- **DIRECTIONS FOR THIS TASK**:
From the entries below, output the line with "right elbow: (578, 625)" and each following line up to and including the line with "right eye: (451, 289)", exactly as written.

- **INPUT DATA**:
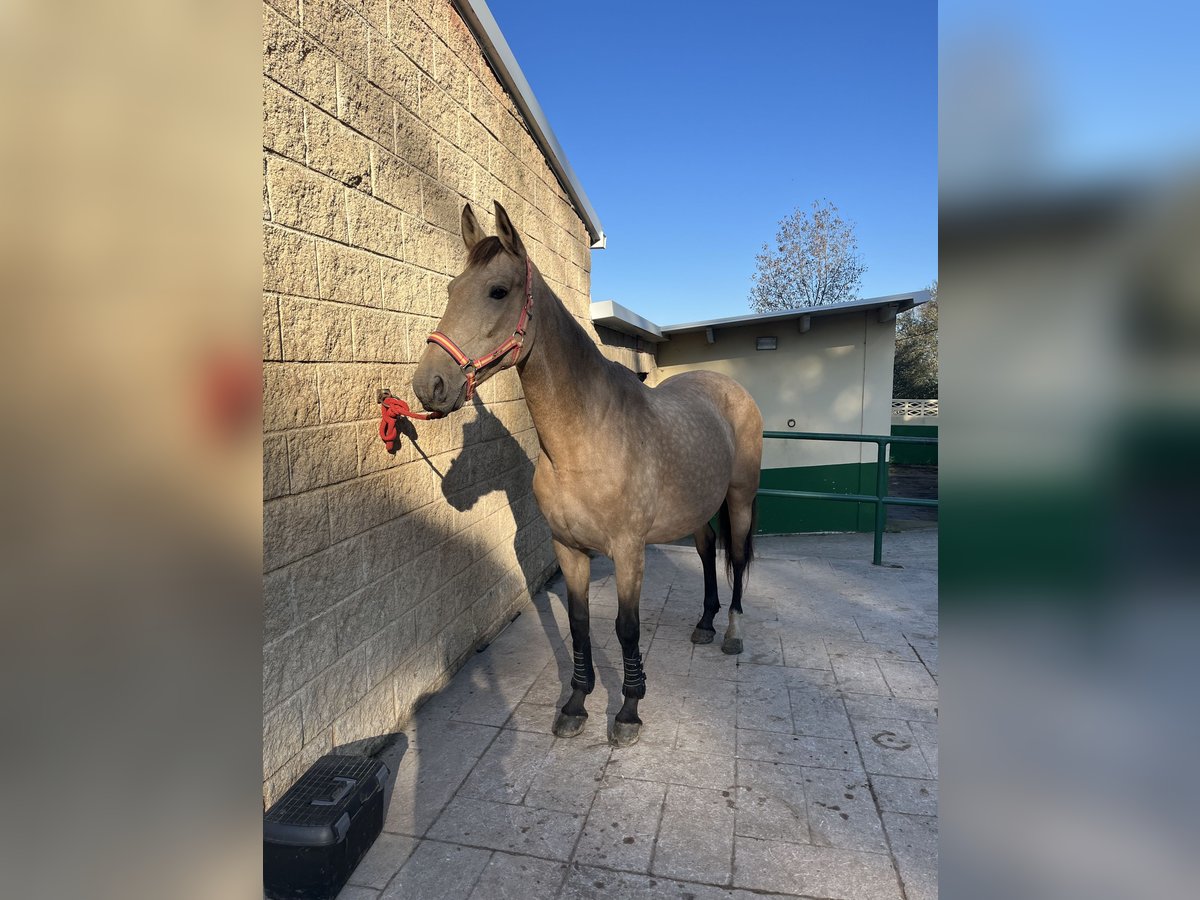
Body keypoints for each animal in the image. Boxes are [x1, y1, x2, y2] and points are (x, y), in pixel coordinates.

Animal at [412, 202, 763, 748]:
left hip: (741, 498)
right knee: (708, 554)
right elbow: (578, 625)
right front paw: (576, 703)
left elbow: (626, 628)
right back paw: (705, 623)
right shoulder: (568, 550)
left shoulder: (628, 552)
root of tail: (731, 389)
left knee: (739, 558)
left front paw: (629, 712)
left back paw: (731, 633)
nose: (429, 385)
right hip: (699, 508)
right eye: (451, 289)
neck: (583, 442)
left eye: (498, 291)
---
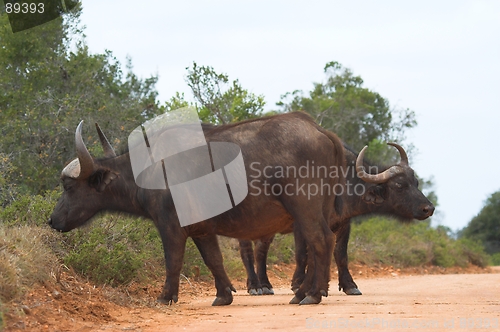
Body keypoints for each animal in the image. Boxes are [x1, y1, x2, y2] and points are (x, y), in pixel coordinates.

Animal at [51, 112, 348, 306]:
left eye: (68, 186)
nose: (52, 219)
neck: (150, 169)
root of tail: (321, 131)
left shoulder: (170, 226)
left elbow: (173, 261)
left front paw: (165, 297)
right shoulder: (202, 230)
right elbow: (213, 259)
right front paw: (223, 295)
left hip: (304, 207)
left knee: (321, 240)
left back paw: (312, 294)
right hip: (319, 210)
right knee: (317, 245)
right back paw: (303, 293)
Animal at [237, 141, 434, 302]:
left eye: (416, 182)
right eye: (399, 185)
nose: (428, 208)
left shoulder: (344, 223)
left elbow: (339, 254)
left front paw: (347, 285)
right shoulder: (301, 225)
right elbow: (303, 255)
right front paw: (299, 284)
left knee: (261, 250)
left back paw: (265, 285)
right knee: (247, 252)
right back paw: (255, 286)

- **SOLUTION TO THE PROBLEM**:
right elbow: (578, 625)
right front paw: (576, 703)
left elbow: (626, 628)
right back paw: (705, 623)
right shoulder: (568, 550)
left shoulder: (628, 552)
root of tail: (731, 389)
left knee: (739, 558)
left front paw: (629, 712)
left back paw: (731, 633)
nose: (429, 385)
right hip: (699, 508)
right eye: (451, 289)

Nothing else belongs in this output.